I apologize for reopening a closed issue, but is there a way to impose the Fisher-Yates sampling that is implemented in #259? I ask because I have a recent version of grf (0.10.4) in which I still observe that covariate order matters for regression forest predictions, and it seems that Fisher-Yates only kicks in if some condition is met, which I infer from this code in RandomSampler.cpp:

void RandomSampler::draw(std::vector<size_t>& result,
                         size_t max,
                         const std::set<size_t>& skip,
                         size_t num_samples) {
  if (num_samples < max / 10) {
    draw_simple(result, max, skip, num_samples);
  } else {
    draw_fisher_yates(result, max, skip, num_samples);
  }
}

To be totally clear, I don't know enough c++ to know what num_samples and max would refer to in the options I pass to regression_forest, so I can't even be sure that the problem I am seeing is due to this, or something else. However, my problem is comparably small to the one described in the above gist (n ~ 1000, p ~ 10), so my hypothesis is that if I am seeing a covariate order depend in my results, it must be this. Is my problem that 10 columns is too few for Fisher-Yates to matter?

Thanks in advance for any suggestions you have!

erikcs commented 5 years ago

Can you include an example?

lpgarcia18 commented 5 years ago

Hi! I think I'm facing the same problem.

I'm running an instrumental_forest and, even setting seeds, if I change the order of regressors, the results changes.

I'm not used to this level of discussion, so I apologize in advance for any mistake.

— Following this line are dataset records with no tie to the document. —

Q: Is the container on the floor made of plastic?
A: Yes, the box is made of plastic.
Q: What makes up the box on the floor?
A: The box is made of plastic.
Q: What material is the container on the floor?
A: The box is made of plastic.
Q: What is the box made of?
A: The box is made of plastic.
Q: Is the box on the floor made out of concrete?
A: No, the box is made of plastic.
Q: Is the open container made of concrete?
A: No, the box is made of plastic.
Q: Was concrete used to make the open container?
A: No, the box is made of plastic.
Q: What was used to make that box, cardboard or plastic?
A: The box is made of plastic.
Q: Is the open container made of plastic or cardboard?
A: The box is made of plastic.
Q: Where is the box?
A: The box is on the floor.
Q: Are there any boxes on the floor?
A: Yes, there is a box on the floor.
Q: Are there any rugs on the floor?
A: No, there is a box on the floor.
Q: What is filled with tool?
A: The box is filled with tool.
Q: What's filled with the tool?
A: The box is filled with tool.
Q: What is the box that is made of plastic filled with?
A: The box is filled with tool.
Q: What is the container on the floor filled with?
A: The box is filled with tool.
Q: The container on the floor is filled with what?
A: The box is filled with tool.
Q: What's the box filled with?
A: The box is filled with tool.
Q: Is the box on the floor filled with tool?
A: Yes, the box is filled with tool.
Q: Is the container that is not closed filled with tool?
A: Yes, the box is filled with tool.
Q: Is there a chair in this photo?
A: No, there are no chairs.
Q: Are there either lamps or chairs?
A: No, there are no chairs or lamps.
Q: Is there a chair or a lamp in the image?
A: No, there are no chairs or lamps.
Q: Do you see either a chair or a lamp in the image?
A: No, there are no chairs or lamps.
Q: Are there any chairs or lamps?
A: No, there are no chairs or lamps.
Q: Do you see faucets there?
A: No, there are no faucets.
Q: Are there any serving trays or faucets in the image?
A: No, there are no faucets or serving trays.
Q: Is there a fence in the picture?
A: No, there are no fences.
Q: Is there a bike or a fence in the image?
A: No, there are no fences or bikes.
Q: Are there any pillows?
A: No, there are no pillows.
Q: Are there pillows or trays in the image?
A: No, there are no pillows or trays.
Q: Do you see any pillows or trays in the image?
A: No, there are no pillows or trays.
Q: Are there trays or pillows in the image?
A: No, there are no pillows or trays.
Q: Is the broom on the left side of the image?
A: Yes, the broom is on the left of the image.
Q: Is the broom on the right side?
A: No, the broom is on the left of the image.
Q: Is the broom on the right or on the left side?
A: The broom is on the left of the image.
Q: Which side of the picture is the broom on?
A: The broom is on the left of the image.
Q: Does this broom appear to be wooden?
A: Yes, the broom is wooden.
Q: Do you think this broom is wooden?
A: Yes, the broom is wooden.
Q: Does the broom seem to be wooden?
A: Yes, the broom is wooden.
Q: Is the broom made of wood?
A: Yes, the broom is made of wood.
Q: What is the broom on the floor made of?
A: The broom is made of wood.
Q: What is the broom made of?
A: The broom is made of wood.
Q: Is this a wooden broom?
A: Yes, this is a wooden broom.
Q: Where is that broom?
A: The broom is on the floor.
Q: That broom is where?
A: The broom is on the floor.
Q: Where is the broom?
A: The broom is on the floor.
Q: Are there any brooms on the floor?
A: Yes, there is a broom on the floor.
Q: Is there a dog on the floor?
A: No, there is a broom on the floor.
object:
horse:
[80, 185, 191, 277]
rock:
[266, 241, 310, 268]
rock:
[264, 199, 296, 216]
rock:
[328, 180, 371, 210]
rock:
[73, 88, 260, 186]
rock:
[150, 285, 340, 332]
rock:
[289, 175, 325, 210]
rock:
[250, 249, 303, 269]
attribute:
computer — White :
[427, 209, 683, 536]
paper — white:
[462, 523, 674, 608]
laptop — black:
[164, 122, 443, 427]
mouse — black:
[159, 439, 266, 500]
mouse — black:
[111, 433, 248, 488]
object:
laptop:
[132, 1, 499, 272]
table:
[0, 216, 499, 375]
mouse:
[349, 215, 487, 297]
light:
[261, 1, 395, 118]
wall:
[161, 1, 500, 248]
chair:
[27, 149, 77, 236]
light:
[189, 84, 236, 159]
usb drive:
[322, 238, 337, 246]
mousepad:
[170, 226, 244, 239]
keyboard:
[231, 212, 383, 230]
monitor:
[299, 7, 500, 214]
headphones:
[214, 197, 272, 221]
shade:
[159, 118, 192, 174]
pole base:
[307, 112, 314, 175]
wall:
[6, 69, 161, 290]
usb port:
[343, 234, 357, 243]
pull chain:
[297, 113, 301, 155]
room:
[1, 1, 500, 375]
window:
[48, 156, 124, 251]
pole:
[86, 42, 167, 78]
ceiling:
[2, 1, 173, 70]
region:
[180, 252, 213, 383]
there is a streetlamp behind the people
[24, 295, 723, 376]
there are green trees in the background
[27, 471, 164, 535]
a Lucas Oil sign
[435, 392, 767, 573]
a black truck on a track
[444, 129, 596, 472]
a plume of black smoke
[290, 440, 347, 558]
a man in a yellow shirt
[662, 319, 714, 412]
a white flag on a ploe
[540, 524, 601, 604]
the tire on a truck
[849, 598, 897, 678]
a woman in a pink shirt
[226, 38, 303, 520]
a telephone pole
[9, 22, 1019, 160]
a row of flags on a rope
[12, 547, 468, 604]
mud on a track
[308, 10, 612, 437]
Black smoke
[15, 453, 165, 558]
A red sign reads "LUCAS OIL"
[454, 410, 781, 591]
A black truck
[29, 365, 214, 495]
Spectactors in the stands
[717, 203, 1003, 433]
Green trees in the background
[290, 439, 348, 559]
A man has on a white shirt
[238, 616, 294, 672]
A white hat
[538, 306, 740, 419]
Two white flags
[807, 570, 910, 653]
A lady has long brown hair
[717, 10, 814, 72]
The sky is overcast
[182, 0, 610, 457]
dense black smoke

I cut part of my database and paste the code I'm using. If I change the order of "GOV_EFFECTIVENESS_LAGGED" and "GDP_PPP_LAGGED", the predicitons chage, as you can see in the table.

test dataset https://drive.google.com/file/d/126dfk9iDwDr0QxVBBfFfUU_Vj-CfPvQD/view?usp=sharing

test <- read_csv("test.CSV")

external_factors <- c("GOV_EFFECTIVENESS_LAGGED", "OOP_PPP_LAGGED", "GDP_PPP_LAGGED")

Y <- test$DELTA_RATE_U5
X <- dplyr::select(test, external_factors)
W <- test$PUBLIC_EXP_LAGGED
Z <- test$TAX_PPP_LAGGED
Y.forest <- regression_forest(X, Y, seed = 233)
Y.hat <- predict(Y.forest)$predictions
W.forest <- regression_forest (X , W, seed = 233)
W.hat <- predict(W.forest)$predictions
Z.forest <- regression_forest(X, Z, seed = 233)
Z.hat <- predict(Z.forest)$predictions

iv_raw <- instrumental_forest(X, Y, W, Z,
                    Y.hat, W.hat, Z.hat,
                    mtry = sqrt(ncol(X)),
                    num.trees = 10000,
                    honesty = T,
                    compute.oob.predictions = TRUE,
                    seed = 233)
varimp <- variable_importance(iv_raw)
selected_idx <- which(varimp > mean(varimp))
iv <- instrumental_forest(X[,selected_idx], Y, W, Z,
                    Y.hat, W.hat, Z.hat,
                    mtry = sqrt(ncol(X)),
                    num.trees = 10000,
                    honesty = T,
                    compute.oob.predictions = TRUE,
                    seed = 233)
result <- predict(iv, newdata = NULL, estimate.variance = TRUE, set.seed(233))
result

10th Predictions

"GOV_EFFECTIVENESS_LAGGED", "OOP_PPP_LAGGED", "GDP_PPP_LAGGED" "GDP_PPP_LAGGED","OOP_PPP_LAGGED", "GOV_EFFECTIVENESS_LAGGED"
-7.27798E-05 -5.8594E-05
-6.73034E-05 -5.74381E-05
-6.8214E-05 -5.71053E-05
-6.86638E-05 -5.96793E-05
-6.60211E-05 -5.46936E-05
-3.24378E-05 -2.51731E-05
-3.51665E-05 -2.89873E-05
-6.4615E-05 -5.65659E-05
-6.32857E-05 -5.39281E-05
-6.54502E-05 -5.4964E-05
halflearned commented 5 years ago

Hi @tcovert and @lpgarcia.

It's not possible for grf results to remain the same if the covariate order is changed. This means that there's no reason to expect, for example, that two forests fitted as

tau.forest1 <- causal_forest(X[,c(1,2,3)], Y, W, seed=1234)
tau.forest2 <- causal_forest(X[,c(2,1,3)], Y, W, seed=1234)  # switched order!

should give the exact same predictions, even though they share the same seed, because there is no way for grf to "know" that I changed the covariate order when creating the trees. This has nothing to do with which sampling algorithm is used.

If this is a concern, I recommend that you simply try growing a larger number of trees. By averaging over many trees, the effect of covariate order should vanish.

lpgarcia18 commented 5 years ago

Thank you very much, @halflearned!!!!